* _Tasks and exercises_:
- 1) Answer these questions using the text on telecommunications in Brazil:
(a) Which regions of the country lack even basic analog PSTN telephone lines?
(b) Under what brand name has Telefónica Brasil integrated its landline and mobile services?
(c) Which alternative network provider was acquired by Telefónica in 2015?
- 2) Extend the text on telecommunications in Brazil, picking up after its final sentence.

* _Extract to read_:
══════

= Telecommunications in Brazil =

Brazil has both modern technologies in the center-south portion, counting with LTE, 3G HSPA, DSL ISDB based Digital TV. Other areas of the country, particularly the North and Northeast regions, lack even basic analog PSTN telephone lines. This is a problem that the government is trying to solve by linking the liberation of new technologies such as (WiMax and FTTH) to extension of the service to less populated regions.

== Telephone system==

=== Landline===
The Brazilian landline sector is fully open to competition and continues to attract operators. The bulk of the market is divided between three operators: Telefónica, América Móvil, and Oi (controlled by Brazilian investors and Pharol SGPS). Telefónica operates through Telefónica Brasil, which has integrated its landline and mobile services under the brand name Vivo. The América Móvil group in Brazil comprises long distance incumbent Embratel, mobile operator Claro, and cable TV provider Net Serviços. The group has started to integrate its landline and mobile services under the brand name Claro, previously used only for mobile services. Oi offers landline and mobile services under the Oi brand name. GVT was the country's most successful alternative network provider, offering landline services only, until it was acquired by Telefónica in 2015 and integrated into Vivo.

══════

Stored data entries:
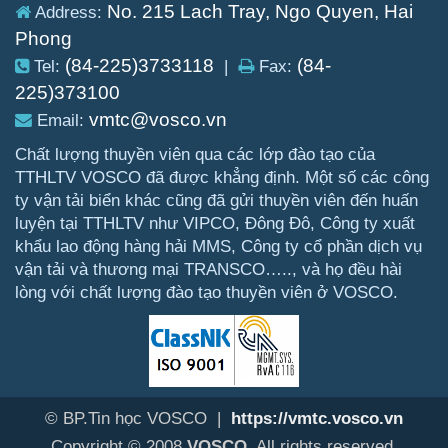
No. 215 Lach Tray, Ngo Quyen, Hai
Address:
Phong
(84-225)3733118
(84-
Tel:
|
Fax:
225)373100
vmtc@vosco.vn
Email:
Chất lượng thuyền viên qua các lớp đào tạo của
TTHLTV VOSCO đã được khẳng định. Một số các công
ty vận tải biển khác cũng đã gửi thuyền viên đến huấn
luyện tại TTHLTV như VIPCO, Đông Đô, Công ty xuất
khẩu lao động hàng hải MMS, Công ty cổ phần dịch vụ
vận tải và thương mại TRANSCO….., và họ đều hài
lòng với chất lượng đào tạo thuyền viên ở VOSCO.
© BP.Tin học VOSCO |
https://vmtc.vosco.vn
Copyright © 2008
VOSCO
. All rights reserved.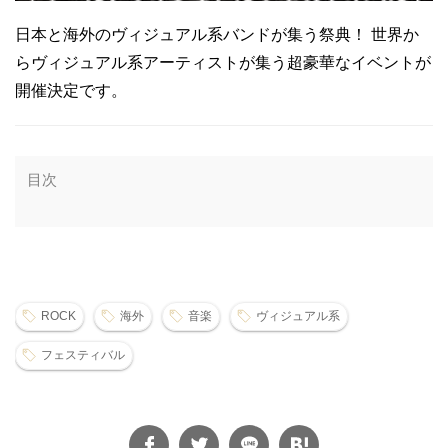
日本と海外のヴィジュアル系バンドが集う祭典！ 世界か
らヴィジュアル系アーティストが集う超豪華なイベントが
開催決定です。
目次
ROCK
海外
音楽
ヴィジュアル系
フェスティバル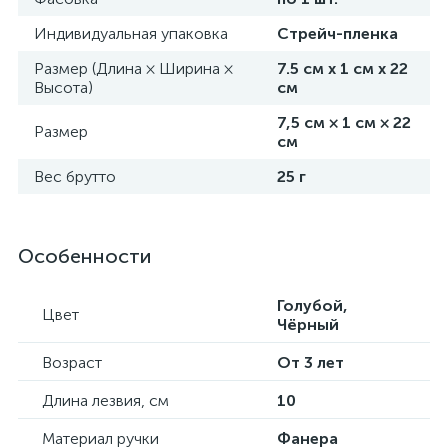
Индивидуальная упаковка
Стрейч-пленка
Размер (Длина × Ширина ×
7.5 см х 1 см х 22
Высота)
см
7,5 см × 1 см × 22
Размер
см
Вес брутто
25 г
Особенности
Голубой,
Цвет
Чёрный
Возраст
От 3 лет
Длина лезвия, см
10
Материал ручки
Фанера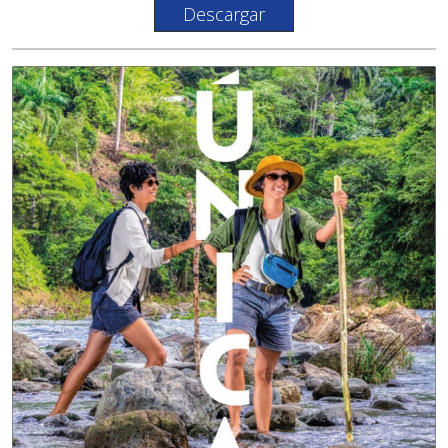
Descargar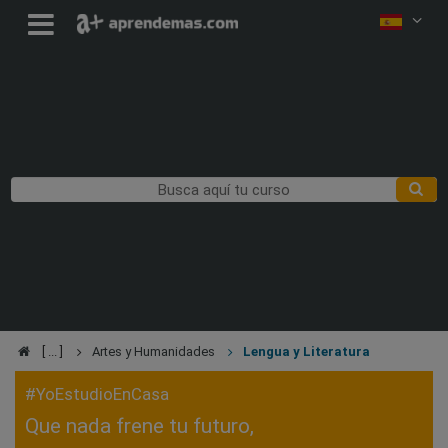
Artes y Humanidades
Lengua y Literatura
#YoEstudioEnCasa
Que nada frene tu futuro,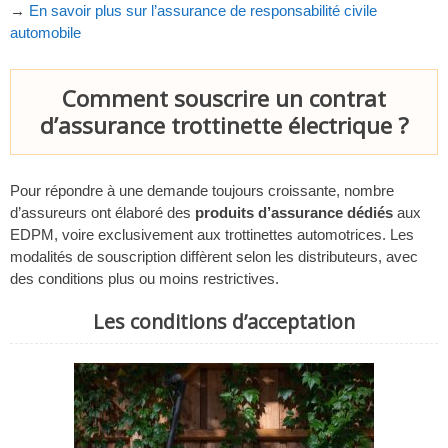
→
En savoir plus sur l’assurance de responsabilité civile
automobile
Comment souscrire un contrat
d’assurance trottinette électrique ?
Pour répondre à une demande toujours croissante, nombre
d’assureurs ont élaboré des
produits d’assurance dédiés
aux
EDPM, voire exclusivement aux trottinettes automotrices. Les
modalités de souscription diffèrent selon les distributeurs, avec
des conditions plus ou moins restrictives.
Les conditions d’acceptation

══════

* _Exercise responses_:
- 1)
(a) The North and Northeast regions.
(b) Vivo.
(c) GVT.

- 2)
National:
extensive microwave radio relay system and a national satellite system with 64 earth stations.

International:
country code - 55; landing point for a number of submarine cables, including Atlantis 2, that provide direct links to South and Central America, the Caribbean, the US, Africa, and Europe; satellite earth stations - 3 Intelsat (Atlantic Ocean), 1 Inmarsat (Atlantic Ocean region east), connected by microwave relay system to Mercosur Brazilsat B3 satellite earth station (2007)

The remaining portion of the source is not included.